▸ **Work to be completed**
Check the entries below for lines with "evenodd"; report only how many there are.

▸ **Collected data**
^^^^^^^^

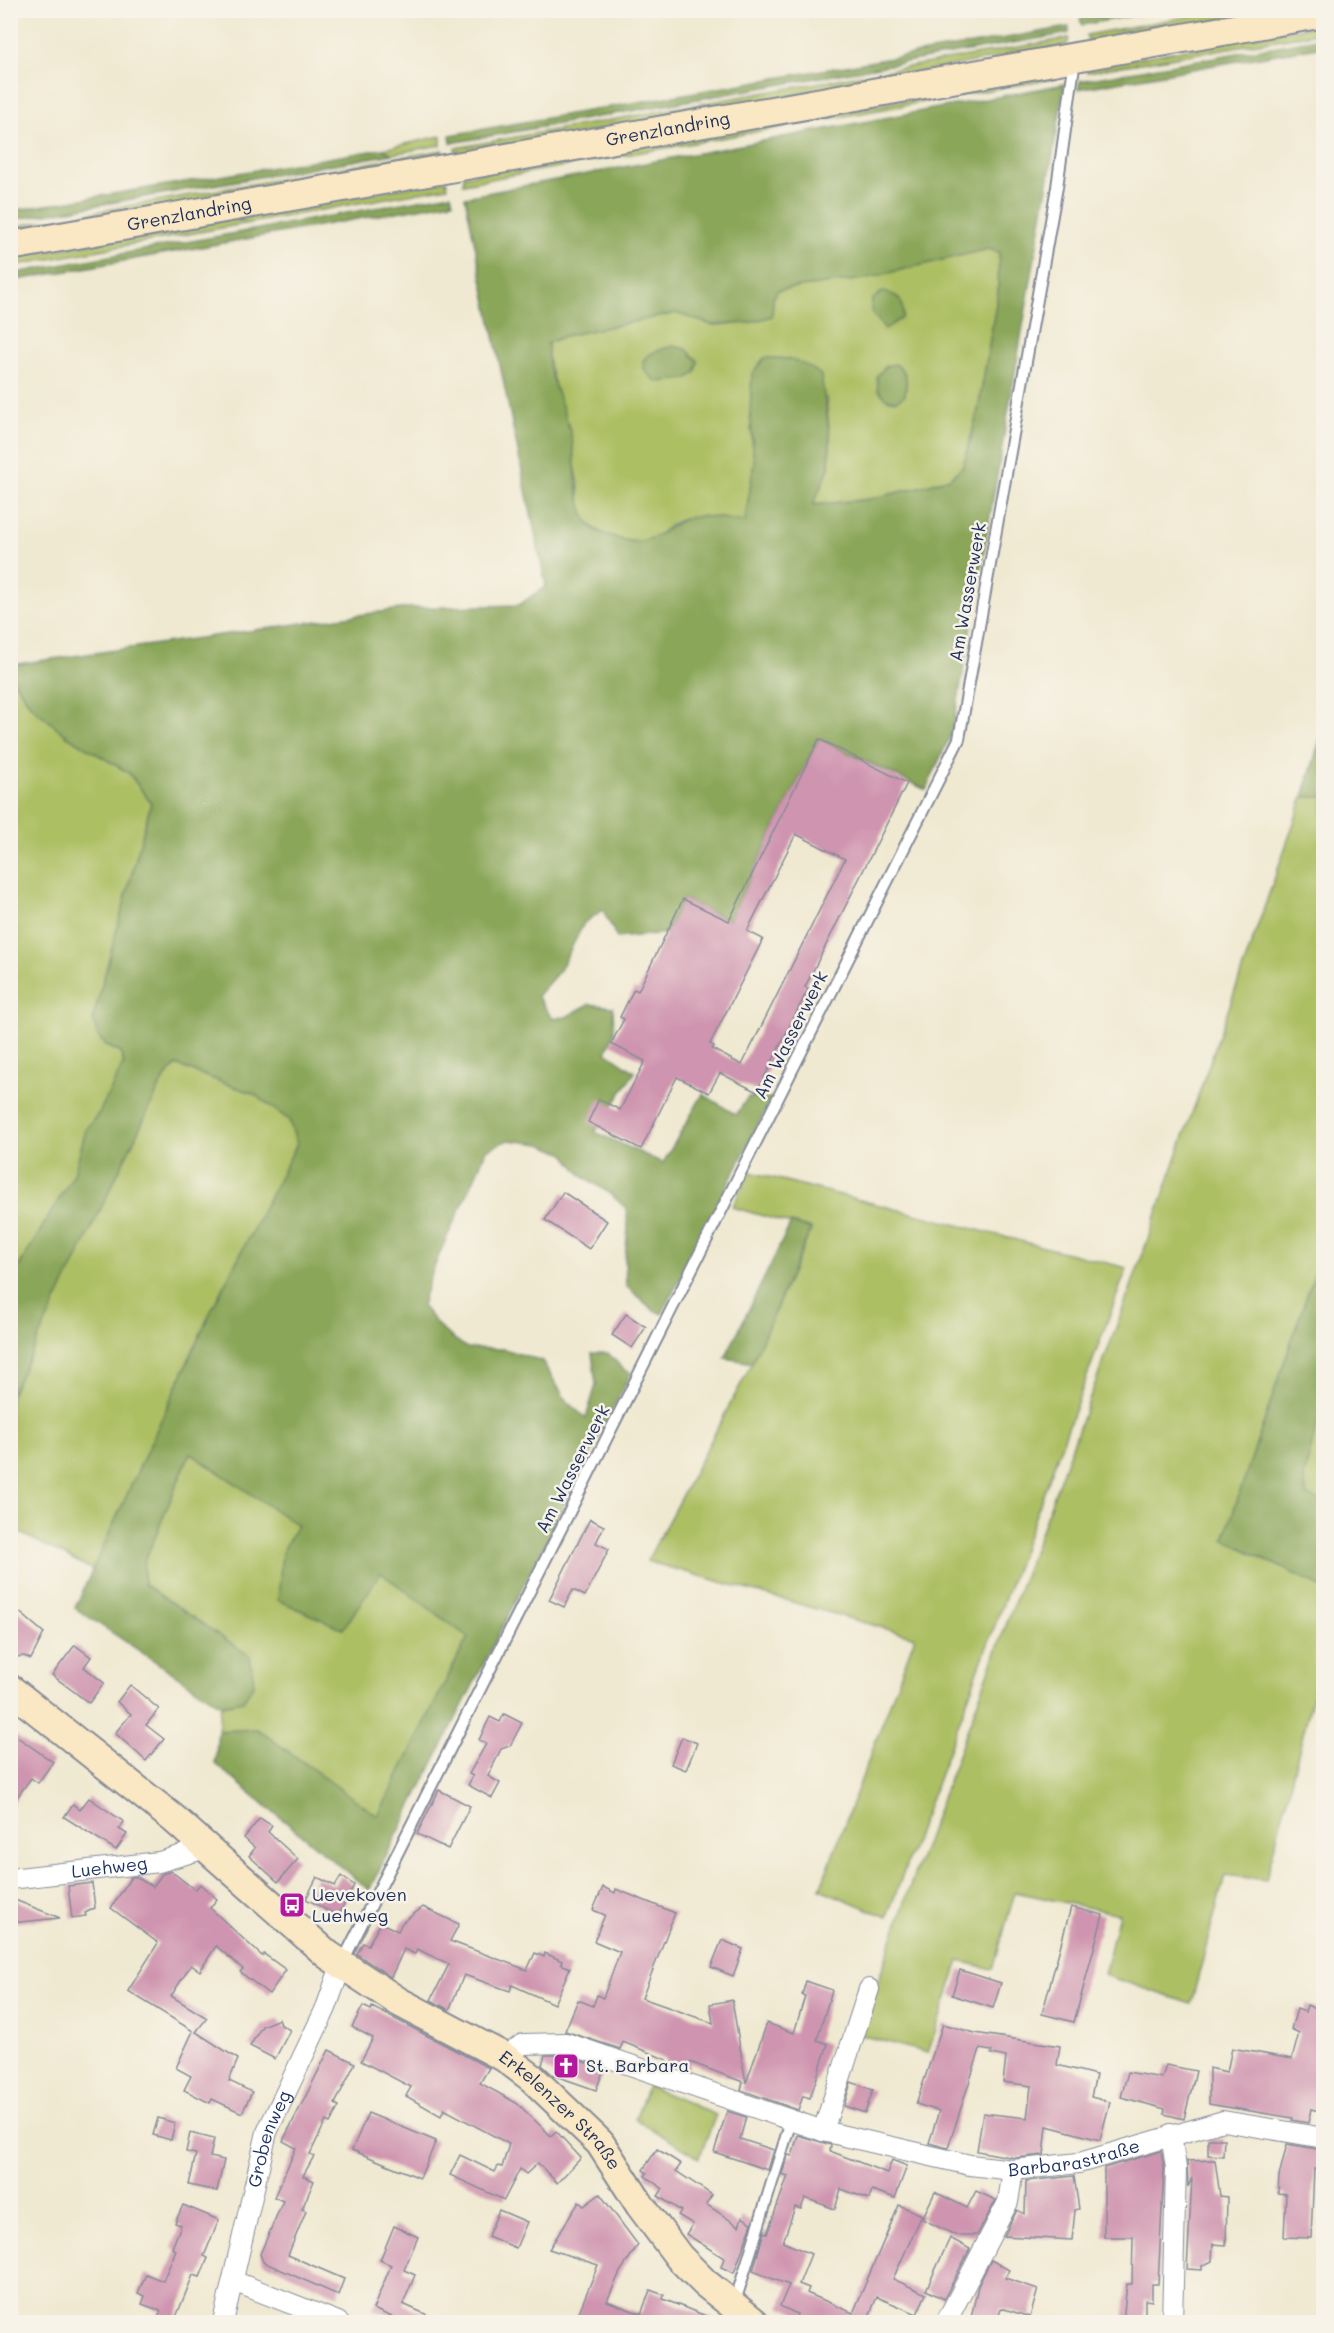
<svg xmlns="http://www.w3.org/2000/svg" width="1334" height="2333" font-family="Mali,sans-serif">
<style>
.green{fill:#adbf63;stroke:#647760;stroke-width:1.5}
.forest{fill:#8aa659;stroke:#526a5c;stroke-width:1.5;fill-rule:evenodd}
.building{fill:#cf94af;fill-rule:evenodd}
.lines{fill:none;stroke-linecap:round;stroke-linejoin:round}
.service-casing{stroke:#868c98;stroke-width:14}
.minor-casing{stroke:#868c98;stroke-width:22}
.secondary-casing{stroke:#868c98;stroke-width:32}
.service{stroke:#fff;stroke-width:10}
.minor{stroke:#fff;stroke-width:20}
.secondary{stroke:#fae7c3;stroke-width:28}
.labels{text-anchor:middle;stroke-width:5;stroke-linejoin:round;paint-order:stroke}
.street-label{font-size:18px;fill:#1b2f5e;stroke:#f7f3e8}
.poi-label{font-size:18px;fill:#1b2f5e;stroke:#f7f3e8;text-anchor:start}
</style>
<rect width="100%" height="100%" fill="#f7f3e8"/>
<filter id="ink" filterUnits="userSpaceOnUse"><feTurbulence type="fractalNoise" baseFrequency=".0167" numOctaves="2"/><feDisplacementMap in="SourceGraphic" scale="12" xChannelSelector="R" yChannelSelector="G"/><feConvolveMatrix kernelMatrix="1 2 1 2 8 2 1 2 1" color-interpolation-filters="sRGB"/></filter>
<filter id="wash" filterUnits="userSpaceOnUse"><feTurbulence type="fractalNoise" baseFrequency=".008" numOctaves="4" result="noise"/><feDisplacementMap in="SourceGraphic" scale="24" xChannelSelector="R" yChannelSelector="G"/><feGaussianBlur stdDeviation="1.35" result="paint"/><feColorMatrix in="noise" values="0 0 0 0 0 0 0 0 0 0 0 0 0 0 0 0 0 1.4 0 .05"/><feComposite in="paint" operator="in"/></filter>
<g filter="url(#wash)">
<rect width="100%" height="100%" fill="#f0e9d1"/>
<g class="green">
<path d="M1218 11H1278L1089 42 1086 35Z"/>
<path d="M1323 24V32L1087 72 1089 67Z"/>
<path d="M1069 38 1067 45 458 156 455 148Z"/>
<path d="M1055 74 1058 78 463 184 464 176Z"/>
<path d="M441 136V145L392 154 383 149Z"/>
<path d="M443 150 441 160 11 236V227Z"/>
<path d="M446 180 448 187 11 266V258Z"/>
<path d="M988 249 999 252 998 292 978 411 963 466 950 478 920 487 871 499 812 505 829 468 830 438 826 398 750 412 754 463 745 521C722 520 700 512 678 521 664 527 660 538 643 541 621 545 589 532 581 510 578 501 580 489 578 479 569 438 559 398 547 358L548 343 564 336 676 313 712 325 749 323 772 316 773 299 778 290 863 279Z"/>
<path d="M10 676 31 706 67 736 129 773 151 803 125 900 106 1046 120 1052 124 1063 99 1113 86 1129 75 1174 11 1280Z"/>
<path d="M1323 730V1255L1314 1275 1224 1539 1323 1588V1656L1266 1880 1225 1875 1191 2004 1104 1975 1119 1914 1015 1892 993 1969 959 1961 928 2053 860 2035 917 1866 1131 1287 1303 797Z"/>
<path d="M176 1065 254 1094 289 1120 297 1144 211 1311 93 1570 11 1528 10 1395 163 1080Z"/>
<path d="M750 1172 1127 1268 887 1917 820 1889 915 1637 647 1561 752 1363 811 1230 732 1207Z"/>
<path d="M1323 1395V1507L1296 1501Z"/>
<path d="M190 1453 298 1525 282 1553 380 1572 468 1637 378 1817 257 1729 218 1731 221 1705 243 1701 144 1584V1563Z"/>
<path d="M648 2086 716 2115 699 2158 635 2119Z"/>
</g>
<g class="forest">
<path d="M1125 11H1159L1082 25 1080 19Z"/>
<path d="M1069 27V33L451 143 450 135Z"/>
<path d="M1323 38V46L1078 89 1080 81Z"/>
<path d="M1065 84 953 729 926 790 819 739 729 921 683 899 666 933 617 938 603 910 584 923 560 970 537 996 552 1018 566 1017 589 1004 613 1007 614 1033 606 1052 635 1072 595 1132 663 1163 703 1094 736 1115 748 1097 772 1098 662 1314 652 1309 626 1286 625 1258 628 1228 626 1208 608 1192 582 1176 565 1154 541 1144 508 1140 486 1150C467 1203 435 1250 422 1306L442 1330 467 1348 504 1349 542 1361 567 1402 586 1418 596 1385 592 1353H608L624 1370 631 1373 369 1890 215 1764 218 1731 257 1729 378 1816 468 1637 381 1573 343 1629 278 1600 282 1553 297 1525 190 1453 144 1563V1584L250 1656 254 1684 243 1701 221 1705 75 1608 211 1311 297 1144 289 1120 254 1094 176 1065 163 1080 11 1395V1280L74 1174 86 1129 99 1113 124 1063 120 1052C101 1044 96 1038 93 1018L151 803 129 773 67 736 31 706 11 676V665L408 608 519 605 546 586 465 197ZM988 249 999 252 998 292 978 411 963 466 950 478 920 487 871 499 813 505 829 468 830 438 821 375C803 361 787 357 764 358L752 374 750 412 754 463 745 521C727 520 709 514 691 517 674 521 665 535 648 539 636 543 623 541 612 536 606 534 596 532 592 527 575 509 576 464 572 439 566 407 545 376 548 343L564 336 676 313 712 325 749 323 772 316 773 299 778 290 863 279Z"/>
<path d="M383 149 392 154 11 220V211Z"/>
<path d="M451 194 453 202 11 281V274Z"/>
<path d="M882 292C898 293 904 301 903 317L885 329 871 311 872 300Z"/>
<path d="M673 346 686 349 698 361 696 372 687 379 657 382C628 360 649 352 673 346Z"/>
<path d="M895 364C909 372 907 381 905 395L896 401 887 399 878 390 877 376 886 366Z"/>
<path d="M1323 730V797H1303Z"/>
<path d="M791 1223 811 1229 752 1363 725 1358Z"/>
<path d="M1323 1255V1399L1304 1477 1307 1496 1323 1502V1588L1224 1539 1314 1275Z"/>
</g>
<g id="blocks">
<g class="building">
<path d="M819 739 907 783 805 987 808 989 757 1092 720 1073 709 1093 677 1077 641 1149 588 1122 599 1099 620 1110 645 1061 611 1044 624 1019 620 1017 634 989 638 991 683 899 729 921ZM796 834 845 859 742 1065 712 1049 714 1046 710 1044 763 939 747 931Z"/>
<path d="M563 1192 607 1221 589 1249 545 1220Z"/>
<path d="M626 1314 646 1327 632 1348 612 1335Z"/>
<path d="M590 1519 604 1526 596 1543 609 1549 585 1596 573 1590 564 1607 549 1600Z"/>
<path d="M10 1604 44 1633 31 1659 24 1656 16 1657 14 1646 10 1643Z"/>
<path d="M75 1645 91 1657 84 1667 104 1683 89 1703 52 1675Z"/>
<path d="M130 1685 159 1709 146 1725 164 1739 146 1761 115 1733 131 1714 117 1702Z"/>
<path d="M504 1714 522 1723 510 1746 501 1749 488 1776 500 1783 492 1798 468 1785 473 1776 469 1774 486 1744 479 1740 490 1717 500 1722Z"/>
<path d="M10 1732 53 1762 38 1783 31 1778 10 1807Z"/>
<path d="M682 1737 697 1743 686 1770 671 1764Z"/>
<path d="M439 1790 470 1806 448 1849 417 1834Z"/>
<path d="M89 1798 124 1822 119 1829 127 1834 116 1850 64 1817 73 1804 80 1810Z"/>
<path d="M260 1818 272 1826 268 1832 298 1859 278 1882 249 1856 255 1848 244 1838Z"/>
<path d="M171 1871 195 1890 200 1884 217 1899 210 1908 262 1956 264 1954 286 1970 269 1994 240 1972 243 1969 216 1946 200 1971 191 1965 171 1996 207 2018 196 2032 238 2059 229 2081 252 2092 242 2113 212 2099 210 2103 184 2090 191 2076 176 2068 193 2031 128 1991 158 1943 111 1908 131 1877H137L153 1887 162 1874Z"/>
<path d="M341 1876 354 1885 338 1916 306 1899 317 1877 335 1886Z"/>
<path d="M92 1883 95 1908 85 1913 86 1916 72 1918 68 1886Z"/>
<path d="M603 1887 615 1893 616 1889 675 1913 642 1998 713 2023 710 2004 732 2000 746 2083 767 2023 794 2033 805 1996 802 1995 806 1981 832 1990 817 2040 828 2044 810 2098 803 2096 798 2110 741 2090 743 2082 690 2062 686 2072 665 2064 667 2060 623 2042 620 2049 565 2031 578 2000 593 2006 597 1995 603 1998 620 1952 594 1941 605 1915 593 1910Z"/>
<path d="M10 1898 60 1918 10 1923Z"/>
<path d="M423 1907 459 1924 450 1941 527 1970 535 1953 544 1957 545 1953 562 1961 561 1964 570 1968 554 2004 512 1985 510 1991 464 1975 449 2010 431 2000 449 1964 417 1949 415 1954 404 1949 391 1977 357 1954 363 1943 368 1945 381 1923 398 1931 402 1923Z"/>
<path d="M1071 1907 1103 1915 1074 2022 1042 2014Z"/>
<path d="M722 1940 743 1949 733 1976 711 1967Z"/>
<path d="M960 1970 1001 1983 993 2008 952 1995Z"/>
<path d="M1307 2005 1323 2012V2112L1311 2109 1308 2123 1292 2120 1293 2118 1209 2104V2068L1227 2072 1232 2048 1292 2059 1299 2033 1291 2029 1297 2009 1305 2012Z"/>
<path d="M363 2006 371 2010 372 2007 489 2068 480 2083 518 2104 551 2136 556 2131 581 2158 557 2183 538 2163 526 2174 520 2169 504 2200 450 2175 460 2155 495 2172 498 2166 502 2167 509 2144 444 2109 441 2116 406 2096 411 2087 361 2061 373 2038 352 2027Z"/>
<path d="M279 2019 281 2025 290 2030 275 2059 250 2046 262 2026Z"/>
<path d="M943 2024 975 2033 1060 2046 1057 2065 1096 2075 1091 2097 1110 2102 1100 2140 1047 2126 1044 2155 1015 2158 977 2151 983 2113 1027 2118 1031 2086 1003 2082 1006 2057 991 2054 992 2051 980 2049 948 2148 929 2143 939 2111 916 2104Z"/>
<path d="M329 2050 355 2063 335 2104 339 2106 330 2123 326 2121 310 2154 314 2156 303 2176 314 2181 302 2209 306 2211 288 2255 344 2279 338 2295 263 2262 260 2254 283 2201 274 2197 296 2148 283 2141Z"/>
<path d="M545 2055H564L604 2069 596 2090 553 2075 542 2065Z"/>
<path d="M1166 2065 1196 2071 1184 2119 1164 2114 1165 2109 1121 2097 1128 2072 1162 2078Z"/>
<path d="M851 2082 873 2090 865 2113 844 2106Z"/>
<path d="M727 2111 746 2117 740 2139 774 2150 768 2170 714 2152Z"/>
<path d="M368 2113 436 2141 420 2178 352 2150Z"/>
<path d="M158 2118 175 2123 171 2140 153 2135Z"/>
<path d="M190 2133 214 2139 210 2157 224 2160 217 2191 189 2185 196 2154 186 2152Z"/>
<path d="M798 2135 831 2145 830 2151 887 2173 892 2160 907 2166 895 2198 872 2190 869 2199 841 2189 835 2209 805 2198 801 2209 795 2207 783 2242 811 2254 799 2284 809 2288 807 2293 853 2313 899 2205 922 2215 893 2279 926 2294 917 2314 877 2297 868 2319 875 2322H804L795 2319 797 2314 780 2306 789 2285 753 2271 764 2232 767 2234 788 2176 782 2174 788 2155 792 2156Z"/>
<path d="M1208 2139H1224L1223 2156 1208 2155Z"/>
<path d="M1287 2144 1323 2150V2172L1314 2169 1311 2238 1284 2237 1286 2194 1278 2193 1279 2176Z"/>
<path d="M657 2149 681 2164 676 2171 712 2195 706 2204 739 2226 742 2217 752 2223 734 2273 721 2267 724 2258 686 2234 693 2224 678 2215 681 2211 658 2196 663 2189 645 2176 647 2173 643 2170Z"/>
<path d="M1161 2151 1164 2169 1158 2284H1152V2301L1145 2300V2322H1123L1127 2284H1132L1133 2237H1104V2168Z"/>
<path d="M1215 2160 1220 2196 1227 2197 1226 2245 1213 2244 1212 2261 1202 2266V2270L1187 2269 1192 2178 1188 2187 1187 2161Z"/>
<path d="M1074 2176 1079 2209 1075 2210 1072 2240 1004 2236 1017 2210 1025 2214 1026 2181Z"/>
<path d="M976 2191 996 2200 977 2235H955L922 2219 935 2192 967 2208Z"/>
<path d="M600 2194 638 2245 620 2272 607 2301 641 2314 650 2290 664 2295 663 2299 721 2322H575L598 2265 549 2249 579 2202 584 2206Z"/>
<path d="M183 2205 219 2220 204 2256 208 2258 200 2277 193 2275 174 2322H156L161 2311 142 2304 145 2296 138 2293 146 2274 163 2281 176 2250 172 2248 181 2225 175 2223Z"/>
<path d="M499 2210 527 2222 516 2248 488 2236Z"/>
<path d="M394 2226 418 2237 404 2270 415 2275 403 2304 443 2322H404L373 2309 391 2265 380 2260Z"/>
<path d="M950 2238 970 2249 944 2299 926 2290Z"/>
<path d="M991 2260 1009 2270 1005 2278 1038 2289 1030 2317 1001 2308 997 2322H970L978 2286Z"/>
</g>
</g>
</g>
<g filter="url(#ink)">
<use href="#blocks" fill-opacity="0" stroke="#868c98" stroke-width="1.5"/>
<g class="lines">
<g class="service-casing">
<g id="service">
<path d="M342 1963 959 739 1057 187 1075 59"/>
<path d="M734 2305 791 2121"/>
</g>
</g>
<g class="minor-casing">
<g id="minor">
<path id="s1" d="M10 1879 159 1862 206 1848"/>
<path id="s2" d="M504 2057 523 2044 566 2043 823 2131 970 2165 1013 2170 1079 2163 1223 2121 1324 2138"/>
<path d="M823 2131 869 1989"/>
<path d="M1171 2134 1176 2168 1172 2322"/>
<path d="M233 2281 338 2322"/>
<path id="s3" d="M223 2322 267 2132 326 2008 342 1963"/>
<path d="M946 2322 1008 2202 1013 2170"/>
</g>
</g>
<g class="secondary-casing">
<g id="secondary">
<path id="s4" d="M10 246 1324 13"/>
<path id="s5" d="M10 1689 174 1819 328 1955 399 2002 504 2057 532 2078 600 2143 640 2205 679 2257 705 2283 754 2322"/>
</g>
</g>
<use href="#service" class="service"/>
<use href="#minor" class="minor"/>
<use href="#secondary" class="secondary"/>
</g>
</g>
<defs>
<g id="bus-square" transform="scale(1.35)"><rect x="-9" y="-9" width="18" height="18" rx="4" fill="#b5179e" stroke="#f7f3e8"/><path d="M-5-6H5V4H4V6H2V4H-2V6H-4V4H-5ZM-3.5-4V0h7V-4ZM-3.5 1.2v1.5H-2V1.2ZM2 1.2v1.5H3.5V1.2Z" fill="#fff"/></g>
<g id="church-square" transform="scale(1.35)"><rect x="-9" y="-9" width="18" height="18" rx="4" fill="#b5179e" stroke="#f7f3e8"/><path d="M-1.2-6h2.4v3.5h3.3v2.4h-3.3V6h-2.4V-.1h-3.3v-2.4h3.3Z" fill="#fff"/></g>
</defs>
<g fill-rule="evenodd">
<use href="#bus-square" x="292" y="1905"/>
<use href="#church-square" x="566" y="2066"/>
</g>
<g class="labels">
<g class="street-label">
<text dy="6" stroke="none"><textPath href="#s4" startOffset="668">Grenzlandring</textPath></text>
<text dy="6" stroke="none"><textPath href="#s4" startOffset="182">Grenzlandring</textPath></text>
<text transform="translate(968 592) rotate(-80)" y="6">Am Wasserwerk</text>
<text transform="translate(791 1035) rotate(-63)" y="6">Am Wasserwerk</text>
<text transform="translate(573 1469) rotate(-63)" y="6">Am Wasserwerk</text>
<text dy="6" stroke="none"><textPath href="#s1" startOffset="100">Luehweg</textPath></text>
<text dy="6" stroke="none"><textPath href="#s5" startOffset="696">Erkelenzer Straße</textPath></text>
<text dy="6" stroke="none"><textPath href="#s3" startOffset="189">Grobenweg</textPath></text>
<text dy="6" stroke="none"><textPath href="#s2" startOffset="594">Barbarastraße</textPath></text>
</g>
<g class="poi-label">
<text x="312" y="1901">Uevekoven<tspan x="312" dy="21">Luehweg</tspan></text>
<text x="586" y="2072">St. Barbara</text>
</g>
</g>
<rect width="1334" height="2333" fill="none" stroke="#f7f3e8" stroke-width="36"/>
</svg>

^^^^^^^^

▸ **Exercise result**
3